___ Excerpt ___

Change log#

v0.7.1 DOI#

Fixed#

  • Patched ReplicationsAlgorithm look ahead will now correctly use _klimit() to calculate extra no. replications to run.

v0.7.0 DOI#

Added#

  • output_analysis module - focussed at the moment on selecting the number of replications

  • ReplicationsAlgorithm that implements the automated approach to selecting the number of replications for a single performance measures.

  • ReplicationsAlgorithmModelAdapter - a Protocol to adapt any model to work with with ReplicationsAlgorithm

  • confidence_interval_method - select the number of replication using the classical confidence interval method

  • plotly_confidence_interval_method - visualise the confidence interval method using plotly.

  • ReplicationObserver a Protocol for observering the replications algorithm

  • ReplicationTabulizer record replications algorithm in a pandas dataframe.

  • Documentation for ReplicationsAlgorithm

Updated#

  • sim-tools dev conda environment now pip installs local python package in editable model.

v0.6.1 DOI#

Fixed#

  • BUILD: added rich library.

Removed#

  • Scipy Dependency

v0.6.0 DOI#

Added#

  • Added nspp_plot and nspp_simulation functions to time_dependent module.

  • DOCS: added nspp_plot and nspp_simulation examples to time dependent notebook

  • DOCS: simple trace notebook

Changed#

  • BREAKING: to prototype trace functionality. config name -> class breaks with v0.5.0

Fixed#

  • THINNING: patched compatibility of thinning algorithm to work with numpy >= v2. np.Inf -> np.inf

v0.5.0 DOI#

Added#

  • EXPERIMENTAL: added trace module with Traceable class for colour coding output from different processes and tracking individual patients.

Fixed#

  • DIST: fix to NSPPThinning sampling to pre-calcualte mean IAT to ensure that correct exponential mean is used.

  • DIST: normal distribution allows minimum value and truncates automaticalled instead of resampling.

v0.4.0 DOI#

Changed#

  • BUILD: Dropped legacy setuptools and migrated package build to hatch

  • BUILD: Removed setup.py, requirements.txt and MANIFEST in favour of pyproject.toml

v0.3.3 DOI#

Fixed#

  • PATCH: distributions.Discrete was not returning numpy arrays.

v0.3.2 DOI#

Changed#

  • Update Github action to publish to pypi. Use setuptools instead of build

v0.3.1 DOI#

Fixed:#

  • PYPI has deprecated username and password. PYPI Publish Github action no works with API Token

v0.3.0#

Added#

  • Distributions classes now have python type hints.

  • Added distributions and time dependent arrivals via thinning example notebooks.

  • Added datasets module and function to load example NSPP dataset.

  • Distributions added

    • Erlang (mean and stdev parameters)

    • ErlangK (k and theta parameters)

    • Poisson

    • Beta

    • Gamma

    • Weibull

    • PearsonV

    • PearsonVI

    • Discrete (values and observed frequency parameters)

    • ContinuousEmpirical (linear interpolation between groups)

    • RawEmpirical (resample with replacement from individual X’s)

    • TruncatedDistribution (arbitrary truncation of any distribution)

  • Added sim_tools.time_dependent module that contains NSPPThinning class for modelling time dependent arrival processes.

  • Updated test suite for distributions and thinning

  • Basic Jupyterbook of documentation.

v0.2.1#

Fixed#

  • Modified Setup tools to avoid numpy import error on build.

  • Updated github action to use up to date actions.

v0.2.0 DOI#

Added#

  • Added sim_tools.distribution module. This contains classes representing popular sampling distributions for Discrete-event simulation. All classes encapsulate a numpy.random.Generator object, a random seed, and the parameters of a sampling distribution.

Changed#

  • Python has been updated, tested, and patched for 3.10 and 3.11 as well as numpy 1.20+

  • Minor linting and code formatting improvement.

___ The data ___

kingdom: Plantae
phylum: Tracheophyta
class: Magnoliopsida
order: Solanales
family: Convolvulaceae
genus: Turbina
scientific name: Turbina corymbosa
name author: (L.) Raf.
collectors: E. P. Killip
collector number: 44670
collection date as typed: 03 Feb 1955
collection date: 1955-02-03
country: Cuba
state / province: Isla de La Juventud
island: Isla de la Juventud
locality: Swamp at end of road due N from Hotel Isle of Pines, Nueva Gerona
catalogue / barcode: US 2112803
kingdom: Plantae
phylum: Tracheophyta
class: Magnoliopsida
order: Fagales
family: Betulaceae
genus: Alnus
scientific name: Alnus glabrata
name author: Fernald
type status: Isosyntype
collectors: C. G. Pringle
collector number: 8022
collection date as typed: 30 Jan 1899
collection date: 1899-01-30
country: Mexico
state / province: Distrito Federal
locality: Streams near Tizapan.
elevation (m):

___

**Problem statement**
Please return the part of the change log between "v0.5.0 DOI#" and "tracking individual patients.", inclusive, copied word for word.

**Answer below**
v0.5.0 DOI#

Added#

  • EXPERIMENTAL: added trace module with Traceable class for colour coding output from different processes and tracking individual patients.